_How to complete this task:_
According to the Ollama setup guide, how much RAM does the llama3.1:70b model require?

_Supplied text:_
Ollama (Local)
Ollama lets you run LLMs locally on your machine. No API key, no data sent to external servers — ideal for privacy-sensitive use cases.
Prerequisites
- Install Ollama: https://ollama.ai
- Pull a model:
ollama pull llama3.1 - Start the server:
ollama serve
Setup
Ollama exposes an OpenAI-compatible API at http://localhost:11434/v1. Use @ai-sdk/openai with a custom baseURL:
npm install @ai-sdk/openaiimport { parseResume } from '@edwinfom/resume-intel'
import { createOpenAI } from '@ai-sdk/openai'
const model = createOpenAI({
baseURL: 'http://localhost:11434/v1',
apiKey: 'ollama', // required by the SDK but not validated by Ollama
})('llama3.1')
const result = await parseResume(pdfBuffer, { model })Recommended models
| Model | Size | Quality | Notes |
|---|---|---|---|
llama3.1 |
8B | Good | Best balance for most hardware |
llama3.1:70b |
70B | Excellent | Requires 48GB+ RAM |
mistral |
7B | Good | Fast, good instruction following |
qwen2.5:7b |
7B | Good | Strong on structured output |
Performance expectations
Local models are significantly slower than cloud APIs:
| Model | Typical time (2-page CV) |
|---|---|
| DeepSeek V3 (cloud) | 3–8 seconds |
| llama3.1 8B (local, M2 Mac) | 30–90 seconds |
| llama3.1 70B (local, A100) | 15–40 seconds |
Tips for better results with local models
Use single-shot mode — task decomposition makes 6 parallel calls which can overwhelm local servers:
const result = await parseResume(pdfBuffer, {
model,
useTaskDecomposition: false, // single call, faster for local models
maxRetries: 2,
})Increase retries — smaller local models produce more validation failures:
const result = await parseResume(pdfBuffer, {
model,
maxRetries: 5, // more retries for less reliable models
})Check Ollama is running — if you get a connection error:
ollama serve
# or check if it's already running:
curl http://localhost:11434/api/tags

_Data extracts:_

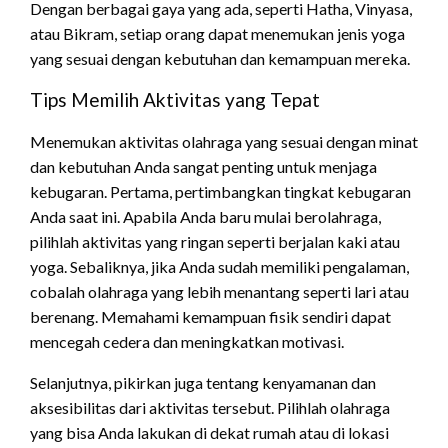
Dengan berbagai gaya yang ada, seperti Hatha, Vinyasa,
atau Bikram, setiap orang dapat menemukan jenis yoga
yang sesuai dengan kebutuhan dan kemampuan mereka.
Tips Memilih Aktivitas yang Tepat
Menemukan aktivitas olahraga yang sesuai dengan minat
dan kebutuhan Anda sangat penting untuk menjaga
kebugaran. Pertama, pertimbangkan tingkat kebugaran
Anda saat ini. Apabila Anda baru mulai berolahraga,
pilihlah aktivitas yang ringan seperti berjalan kaki atau
yoga. Sebaliknya, jika Anda sudah memiliki pengalaman,
cobalah olahraga yang lebih menantang seperti lari atau
berenang. Memahami kemampuan fisik sendiri dapat
mencegah cedera dan meningkatkan motivasi.
Selanjutnya, pikirkan juga tentang kenyamanan dan
aksesibilitas dari aktivitas tersebut. Pilihlah olahraga
yang bisa Anda lakukan di dekat rumah atau di lokasi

_Your solution:_
48GB or more of RAM.